Hurlock antara lain menulis: “Dengan semakin mendekatnya usia kematangan yang sah, para remaja menjadi gelisah untuk meninggalkan stereotip belasan tahun dan untuk memberikan kesan bahwa mereka sudah hampir dewasa. Berpakaian dan bertindak seperti orang dewasa ternyata belumlah cukup. Oleh karena itu, remaja mulai memusatkan diri pada perilaku yang dihubungkan dengan status dewasa, yaitu merokok, minum minuman keras, menggunakan obat-obatan (terlarang), dan terlibat dalam perbuatan seks. Mereka menganggap bahwa perilaku ini akan memberikan citra yang mereka inginkan.” (Lihat, Elizabeth B. Hurlock, Psikologi Perkembangan (Terj.), Jakarta: Erlangga, edisi kelima, hlm. 206-209).
Dalam buku berjudul “Psikologi Remaja: Perkembangan Peserta Didik” (Jakarta: Bumi Aksara, 2017, cetakan ke-12), karya Prof. Dr. Mohammad Ali dan Prof. Dr. Mohammad Asrori, disebutkan bahwa masa remaja berlangsung antara umur 12-21 tahun. Di AS, individu baru dianggap dewasa setelah usia 18 tahun.
Ditulis dalam buku Psikologi Remaja tersebut: “Karakteristik umum perkembangan remaja adalah bahwa remaja merupakan peralihan dari masa anak menuju masa dewasa sehingga seringkali menunjukkan sifat-sifat karakteristik, seperti kegelisahan, kebingungan, karena terjadi suatu pertentangan, keinginan untuk mengkhayal, dan aktivitas kelompok.” (hlm. 19).

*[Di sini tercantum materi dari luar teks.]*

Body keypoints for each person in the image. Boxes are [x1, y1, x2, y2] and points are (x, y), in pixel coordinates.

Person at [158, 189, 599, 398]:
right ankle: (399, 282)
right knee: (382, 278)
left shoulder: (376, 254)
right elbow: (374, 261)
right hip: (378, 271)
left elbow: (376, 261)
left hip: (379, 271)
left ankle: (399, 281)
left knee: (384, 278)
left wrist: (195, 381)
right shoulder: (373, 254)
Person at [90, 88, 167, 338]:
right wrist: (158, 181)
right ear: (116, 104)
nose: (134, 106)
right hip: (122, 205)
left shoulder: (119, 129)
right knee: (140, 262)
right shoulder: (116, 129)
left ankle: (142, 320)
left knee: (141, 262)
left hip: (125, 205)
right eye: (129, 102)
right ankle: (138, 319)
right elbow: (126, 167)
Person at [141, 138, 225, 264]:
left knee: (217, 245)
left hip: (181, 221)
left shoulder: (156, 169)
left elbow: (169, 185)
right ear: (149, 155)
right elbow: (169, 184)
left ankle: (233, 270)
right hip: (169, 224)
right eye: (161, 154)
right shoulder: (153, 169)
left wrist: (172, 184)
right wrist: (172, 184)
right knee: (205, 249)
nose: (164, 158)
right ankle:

Jadi, menurut konsep pendidikan yang diterapkan, pendidikan pada tingkat SMP, para siswa belum disiapkan menjadi dewasa. Sebab, anak-anak baru dianggap dewasa setelah umur 18 tahun. Bahkan ada yang menetapkan 21 tahun. Karena itu, meskipun sudah dewasa atau sudah mukallaf (15 tahun), para siswa itu dimaklumi saja jika mereka masih gelisah dan bingung. Sebab, katanya, itu ciri-ciri khas remaja! “Masa remaja seringkali dikenal dengan masa mencari jati diri,” tulis buku ini.
Dalam perspektif Islam, sepatutnya anak-anak yang memasuki 15 tahun, mereka bukan lagi anak-anak atau remaja. Tapi, mereka sudah dewasa, sehingga pada pendidikan tingkat SMP, mereka harus disiapkan menjadi manusia yang “akil-baligh”. Ketika itulah anak-anak sudah terbebani untuk menjalankan ajaran-ajaran Islam.
Jika konsep manusia yang digunakan untuk mendidik sudah keliru, maka tidak mudah untuk mendidik dengan benar. Sebab, tujuan dan kurikulum utamanya akan berbeda. Konsep yang salah tentang manusia ini akan berdampak besar pada perjalanan hidupnya.
Merujuk pada konsep remaja tersebut, maka anak-anak tingkat SMP sengaja dididik supaya tidak menjadi dewasa yang matang sikap dan pemikirannya. Sebab, para guru, orang tua, juga anak-anak sudah didoktrin dengan “teori remaja”, bahwa pada umumnya anak-anak pada usia 12-18 tahun memiliki ciri-ciri utama: gelisah dan bingung!
Dalam al-Quran, hadits Nabi, dan sejarah Islam, banyak ditemukan contoh-contoh anak-anak usia belasan tahun yang sudah matang jiwanya, serta dewasa dalam pemikiran dan perilakunya. Mereka tidak gelisah dan bingung. Inilah pentingnya kita memahami konsep manusia dengan benar, sehingga bisa menerapkan konsep pendidikan dengan benar pula. Dengan begitu, pendidikan kita tidak melahirkan generasi bingung dan gelisah! Wallahu A’lam bish-shawab. (Depok, 23 Ramadhan 1441 H/16 Mei 2020).